Powys est, franchement, un délicat régal.
Mais ne boudons pas notre plaisir : les fantaisistes histoires d'Ewers valent qu'on s'y penche aussi, et tout autant, pour peu que l'on aime les courbes et les campagnes d'encouragement au coït externe... Il y a là là quelque chose des folatries pince-sans-rire d'un Captain Cap (Alphonse Allais) et de son disciple Gabriel de Lautrec, des odeurs d'acier chaud senties chez Walter Serner, l'excitation des âges nouveaux perçue chez Franz Hellens, ou bien encore l'inattendu des Histoires burlesques et grostesques d'Alfred Kubin.
Profitons de l'occasion pour saluer la traduction de Christophe David, qui s'est engagé à nous faire découvrir enfin l'oeuvre kubinienne dans ses recoins. Enfin.
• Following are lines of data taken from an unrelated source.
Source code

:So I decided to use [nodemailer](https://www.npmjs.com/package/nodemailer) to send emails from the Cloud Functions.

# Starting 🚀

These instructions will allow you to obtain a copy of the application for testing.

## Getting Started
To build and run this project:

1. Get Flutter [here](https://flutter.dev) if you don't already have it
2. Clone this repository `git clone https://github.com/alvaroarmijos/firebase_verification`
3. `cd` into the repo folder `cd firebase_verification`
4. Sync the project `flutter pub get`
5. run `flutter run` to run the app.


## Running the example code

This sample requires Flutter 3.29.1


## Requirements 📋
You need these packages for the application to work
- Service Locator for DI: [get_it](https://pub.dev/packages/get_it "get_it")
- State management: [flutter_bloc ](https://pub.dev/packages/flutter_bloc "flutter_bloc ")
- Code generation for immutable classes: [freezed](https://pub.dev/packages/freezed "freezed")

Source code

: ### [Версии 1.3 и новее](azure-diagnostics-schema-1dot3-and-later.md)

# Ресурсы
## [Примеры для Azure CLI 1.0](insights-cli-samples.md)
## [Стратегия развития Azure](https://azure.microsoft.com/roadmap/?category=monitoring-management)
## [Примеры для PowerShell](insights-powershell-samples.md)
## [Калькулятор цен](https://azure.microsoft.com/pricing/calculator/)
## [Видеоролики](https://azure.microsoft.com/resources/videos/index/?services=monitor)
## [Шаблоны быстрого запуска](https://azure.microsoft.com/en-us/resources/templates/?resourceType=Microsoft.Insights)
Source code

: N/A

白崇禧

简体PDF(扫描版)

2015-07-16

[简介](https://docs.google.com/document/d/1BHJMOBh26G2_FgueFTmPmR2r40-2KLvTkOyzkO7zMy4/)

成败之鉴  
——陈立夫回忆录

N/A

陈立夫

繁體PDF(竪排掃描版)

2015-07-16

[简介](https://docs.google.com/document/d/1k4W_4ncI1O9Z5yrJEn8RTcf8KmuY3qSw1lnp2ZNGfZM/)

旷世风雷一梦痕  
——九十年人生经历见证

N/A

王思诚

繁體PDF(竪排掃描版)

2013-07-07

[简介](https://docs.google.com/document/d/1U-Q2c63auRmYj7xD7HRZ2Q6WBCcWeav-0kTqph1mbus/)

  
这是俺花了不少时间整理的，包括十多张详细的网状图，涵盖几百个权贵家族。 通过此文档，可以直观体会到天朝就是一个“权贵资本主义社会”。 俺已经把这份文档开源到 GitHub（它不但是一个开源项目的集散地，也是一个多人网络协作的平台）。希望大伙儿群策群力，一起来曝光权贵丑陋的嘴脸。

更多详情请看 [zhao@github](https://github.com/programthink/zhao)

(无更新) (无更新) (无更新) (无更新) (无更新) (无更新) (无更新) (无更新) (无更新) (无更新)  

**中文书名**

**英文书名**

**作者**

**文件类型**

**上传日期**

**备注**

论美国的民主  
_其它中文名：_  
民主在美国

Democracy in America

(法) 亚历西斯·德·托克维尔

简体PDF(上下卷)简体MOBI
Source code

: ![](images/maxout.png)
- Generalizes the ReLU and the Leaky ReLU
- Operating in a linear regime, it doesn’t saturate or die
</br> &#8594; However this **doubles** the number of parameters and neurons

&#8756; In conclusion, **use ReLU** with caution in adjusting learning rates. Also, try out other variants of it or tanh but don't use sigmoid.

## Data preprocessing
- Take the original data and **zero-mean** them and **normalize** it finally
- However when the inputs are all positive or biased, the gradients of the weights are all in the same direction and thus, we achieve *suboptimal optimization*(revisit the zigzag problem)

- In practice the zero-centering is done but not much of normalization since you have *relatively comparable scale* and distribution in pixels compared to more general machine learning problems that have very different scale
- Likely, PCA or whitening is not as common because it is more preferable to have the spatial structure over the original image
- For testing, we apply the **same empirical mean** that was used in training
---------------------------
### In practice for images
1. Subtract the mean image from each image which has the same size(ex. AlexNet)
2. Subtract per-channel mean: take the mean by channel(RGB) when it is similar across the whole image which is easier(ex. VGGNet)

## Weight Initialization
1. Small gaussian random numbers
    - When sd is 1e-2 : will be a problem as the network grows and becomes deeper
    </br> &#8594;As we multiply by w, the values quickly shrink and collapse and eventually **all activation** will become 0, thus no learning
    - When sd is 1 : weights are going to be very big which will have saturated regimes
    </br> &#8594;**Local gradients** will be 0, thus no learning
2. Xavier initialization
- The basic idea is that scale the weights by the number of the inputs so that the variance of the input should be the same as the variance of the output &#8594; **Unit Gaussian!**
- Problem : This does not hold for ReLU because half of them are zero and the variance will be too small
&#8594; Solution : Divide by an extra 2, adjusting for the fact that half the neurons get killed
Theodore Francis Powys, Le Fruit défendu,
traduit par Patrick Reumaux, L'Arbre Vengeur, 127 p., 11 €

Alfred Kubin, Histoires burlesques et grotesques,
traduites par Christophe David, Phébus, 160 p., 13,50 €

Hanns Heinz Ewers, Tannhaüser crucifié,
traduit par Evanghelia Stead et Antje Vöge-Dyson, Sillage, 128 p., 9,50 €

Signalons aussi le site dédié à l'Allemand : www.hanns-heinz-ewers.com


Le trio du jour, j'ai nommé MM. Powys (TF), Kubin et Ewers.